Austin Klumpe will be replacing varsity coach Scott Stein as the next girls’ varsity basketball coach. He will join the East staff as a business teacher. Klumpe is looking to make changes to the girls’ basketball program as a whole, specifically in the categories of identity, academics, values, summer workouts and youth programs.
“I just want to show you guys how much I care because overall what we want to create is a players’ program,” Klumpe said. “Everything we do is for you guys.”
“What do we want to be known as?” Klumpe asked his audience at the girls’ basketball informational meeting.
Klumpe wants his team to be known as a strong, defensive team.
“Tough doesn’t mean throwing elbows,” Klumpe said. “Tough means you rotate and take charges.”
As practices begin, Klumpe will look to run defensive drills every day. He’ll focus on boxing out, crashing the boards, taking charges and driving the floor. Although Klumpe doesn’t know how he’ll run his offense yet, the team at least has an idea about their defense.
“I want all of us, to earn it, every minute,” Klumpe said.
Coach Klumpe’s number one goal for the girls’ basketball program isn’t to make it to regionals, league or state. It’s to make sure that each player receives a solid education.
“Stressing academics is obviously number one because that will be the foundation for the future,” Klumpe said.
Klumpe hopes that his team will be able to maintain a cumulative 3.5 GPA or higher during the school year.
“On the first day of class, show up early so you can beat other kids out for the front row,” Klumpe told his team during the girls’ basketball informational meeting held on April 22. “Front row of class. Remember that.”
Not only does Klumpe want his players to become better basketball players, he wants them to become better people.

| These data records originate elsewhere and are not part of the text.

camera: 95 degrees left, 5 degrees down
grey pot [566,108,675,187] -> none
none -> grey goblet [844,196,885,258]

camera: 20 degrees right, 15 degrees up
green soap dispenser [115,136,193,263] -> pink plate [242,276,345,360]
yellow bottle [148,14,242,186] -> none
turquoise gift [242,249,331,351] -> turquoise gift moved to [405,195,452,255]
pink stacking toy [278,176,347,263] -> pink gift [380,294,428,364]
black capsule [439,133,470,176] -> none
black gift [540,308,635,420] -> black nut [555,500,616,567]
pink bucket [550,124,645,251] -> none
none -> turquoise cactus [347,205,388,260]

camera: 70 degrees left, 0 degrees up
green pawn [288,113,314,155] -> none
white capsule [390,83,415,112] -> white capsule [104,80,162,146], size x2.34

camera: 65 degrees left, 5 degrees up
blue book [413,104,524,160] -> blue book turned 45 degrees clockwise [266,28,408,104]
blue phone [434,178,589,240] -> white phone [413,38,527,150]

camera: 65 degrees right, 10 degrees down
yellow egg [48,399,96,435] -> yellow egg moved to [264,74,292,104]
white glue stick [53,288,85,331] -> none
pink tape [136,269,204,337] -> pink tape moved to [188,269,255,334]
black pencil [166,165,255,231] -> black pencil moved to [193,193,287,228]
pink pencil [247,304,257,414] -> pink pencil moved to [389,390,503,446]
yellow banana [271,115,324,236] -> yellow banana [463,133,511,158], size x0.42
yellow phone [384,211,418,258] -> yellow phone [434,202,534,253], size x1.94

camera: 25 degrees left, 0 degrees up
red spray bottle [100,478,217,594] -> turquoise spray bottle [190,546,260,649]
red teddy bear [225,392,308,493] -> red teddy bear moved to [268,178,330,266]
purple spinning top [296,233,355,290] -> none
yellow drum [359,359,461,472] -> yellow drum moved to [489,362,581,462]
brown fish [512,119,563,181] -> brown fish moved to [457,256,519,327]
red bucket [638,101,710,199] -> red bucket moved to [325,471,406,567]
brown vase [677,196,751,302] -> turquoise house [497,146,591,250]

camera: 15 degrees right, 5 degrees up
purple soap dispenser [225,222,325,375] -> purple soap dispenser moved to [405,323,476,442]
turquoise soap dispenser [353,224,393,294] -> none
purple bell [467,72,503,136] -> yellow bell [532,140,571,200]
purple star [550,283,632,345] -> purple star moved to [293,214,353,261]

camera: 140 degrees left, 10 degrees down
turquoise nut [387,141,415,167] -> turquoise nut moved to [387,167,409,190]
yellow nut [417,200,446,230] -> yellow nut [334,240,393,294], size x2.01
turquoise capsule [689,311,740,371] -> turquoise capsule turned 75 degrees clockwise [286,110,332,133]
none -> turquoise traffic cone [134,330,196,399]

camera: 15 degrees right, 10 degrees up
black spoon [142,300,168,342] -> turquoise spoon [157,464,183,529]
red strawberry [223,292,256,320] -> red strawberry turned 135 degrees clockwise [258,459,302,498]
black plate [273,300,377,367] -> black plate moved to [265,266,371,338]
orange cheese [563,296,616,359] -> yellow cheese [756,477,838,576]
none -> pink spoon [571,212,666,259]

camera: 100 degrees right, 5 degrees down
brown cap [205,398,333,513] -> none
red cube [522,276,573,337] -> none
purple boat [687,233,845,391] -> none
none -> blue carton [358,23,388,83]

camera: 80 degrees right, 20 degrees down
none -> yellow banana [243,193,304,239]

“As teachers and educators, we have to take kids where they can’t take themselves,” Klumpe said. “Meaning that they are relying on us for leadership, they are relying on us as educators, as mentors, as somebody they can turn to.”
Klumpe hopes to teach his players to attack practice and improve everyday. He wants his players to then use the same ideals taught in practice to apply them to every aspect of their life.
“We’ve got to make sure that our kids are becoming the best people that they can be,” Klumpe said. “As a student, as a player, as a person.”
Many of the girls who walked into the girls’ basketball informational meeting didn’t realize that they’d be walking out with a full summer schedule.
Coach Klumpe will be utilizing every opportunity he has to get with his players and get them prepared for the upcoming season. Right after school lets out, the girls will participate in the 2013 Kiwanis Club of Old Mission High School Girls’ Basketball Camp held at East. They will be participating in the high school summer league held at SM South simultaneously. Klumpe also hopes to take his team to the Emporia State University team camp held from June 24-26.
Meanwhile, the team will settle into a routine of open gym and weights every weekday morning starting on June 3.
“I will be in the gym every single day so you don’t have to worry about me not showing up; that’s my job,” Klumpe said. “I love weights, love conditioning and I know a lot about it.”
Coach Klumpe is already looking to develop a youth girls’ basketball program that will hopefully reap results in years to come.
“The foundation of our program is going to be our youth,” Klumpe said. “If we can get kids interested and excited about the opportunity to play basketball, then we can keep them in that sport and can develop them to be good athletes and good students as well.”
There will be a youth summer league at SM South beginning on May 29 for third through eighth graders interested in playing basketball. Klumpe will also host a youth skills fundamental camp for at East over the summer.
At the camps and leagues, Klumpe will teach the players the same plays, drills and techniques used at the high school level. This feeder program will try to make the transition into high school basketball more smoother and easier on the players.
“We aren’t going to turn any kid down,” Klumpe said. “We are going to give every kid an opportunity to play.”